Derrière la quantité, la question de l’origine des textes
Si la diversité des matières témoigne d’un agenda chargé, elle pose aussi la question de leur origine et du rythme de production législative.
Du côté des arriérés, sur les 32 matières législatives, quatre seulement proviennent initialement du gouvernement. Il s’agit notamment de deux projets de ratification d’instruments internationaux relatifs à la prévention et à la lutte contre le terrorisme, ainsi qu’à l’élimination du commerce illicite du tabac. Les 28 autres arriérés sont des propositions de loi, initiatives des députés.
Ces dernières couvrent un large spectre : création d’un tribunal pénal financier, mise en place d’un parquet national économique et financier, contrôle des établissements de crédit, sécurité alimentaire, régulation des baux et loyers, ou encore reconnaissance de plusieurs ordres professionnels (nutritionnistes, techniciens du développement rural, biologistes, etc.). Fait singulier, la proposition de loi portant création, organisation et fonctionnement de l'ordre des psychologues cliniciens est portée séparément par deux députés : Lambert Mende (AE-AUN-AMSC-Palu) et Olivier Tombe (Le peuple d’abord).

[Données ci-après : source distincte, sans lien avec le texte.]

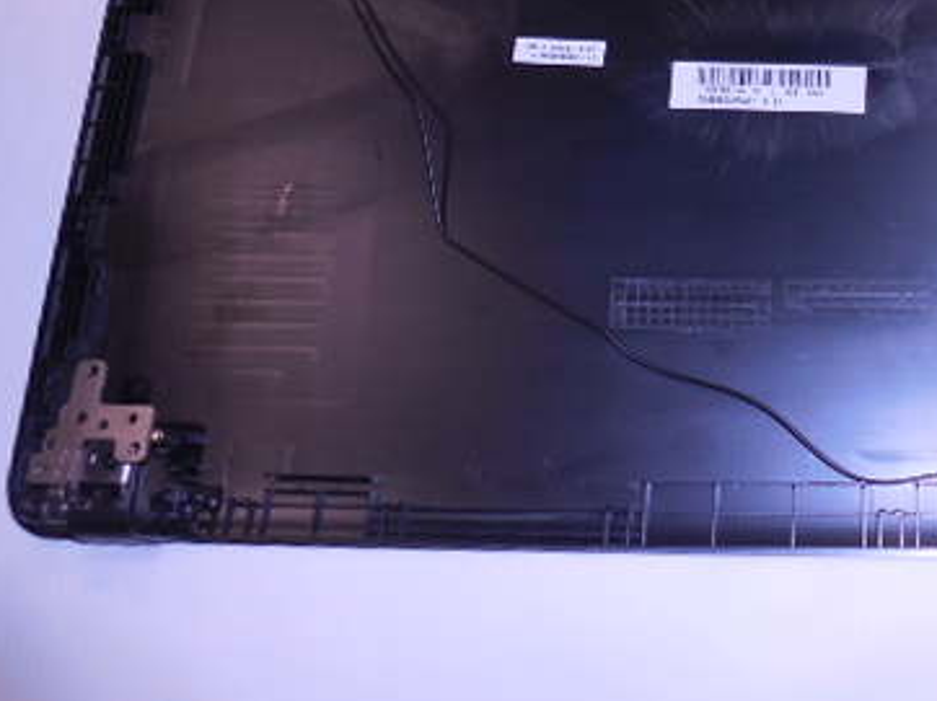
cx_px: 813
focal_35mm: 46
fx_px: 1244
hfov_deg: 38.9
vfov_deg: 30.5
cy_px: 119
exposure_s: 1/30
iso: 125
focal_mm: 4.6
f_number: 3.5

Cette configuration illustre une forte activité d’initiative parlementaire face à un exécutif qui peine souvent à suivre son propre agenda législatif. Toutefois, les principales nouvelles matières, y compris le projet de budget 2026 et la reddition des comptes 2025, proviennent du gouvernement.
Graphique 1 : Arriérés législatifs
Graphique 2 : Nouvelles matières législatives
Calendrier ambitieux ou scénario du déjà vu ?
Mais cette multiplication de matières cache une autre autre réalité : le faible taux d’examen ou d’adoption d’initiatives déposées. Très souvent, l’Assemblée nationale apparaît finalement comme une institution surchargée, confrontée à un stock d’arriérés qu’elle peine à absorber, malgré une productivité apparente
Entre septembre 2020 et décembre 2023 par exemple, Talatala a documenté que sur les 177 moyens de contrôle et d’information déposés, seuls 11 avaient été examinés à l’Assemblée nationale.Au cours de la législature passée, marquée par plusieurs faits saillants, notamment la mutation de la majorité au Parlement et l’affaiblissement du contrôle parlementaire, la chambre basse a vu sa capacité à jouer son rôle de temple de la démocratie remise en cause. Seules 7 de 170 initiatives parlementaires déposées à l'Assemblée nationale ont été examinées en plénière entre septembre et décembre 2024. Aucune initiative relative à la sécurité n’a été discutée, alors que sept moyens de contrôle avaient été déposés sur cette question, en pleine recrudescence de la violence armée dans l’est du pays. L’attention des élus semblait ailleurs, confirmant la tendance récurrente : les priorités politiques prennent souvent le pas sur les urgences nationales.
Aujourd’hui encore, la session en cours compte 18 matières de plus que celle de mars 2025, en dehors des initiatives déposées pendant les vacances parlementaires. Si ce calendrier est exécuté dans son intégralité, l’Assemblée nationale pourra revendiquer une avancée significative. Sinon, elle risque de reproduire un scénario familier : celui d’ambitions affichées mais jamais rarement atteintes.
Photo : projet de calendrier des travaux de la session ordinaire de septembre 2025.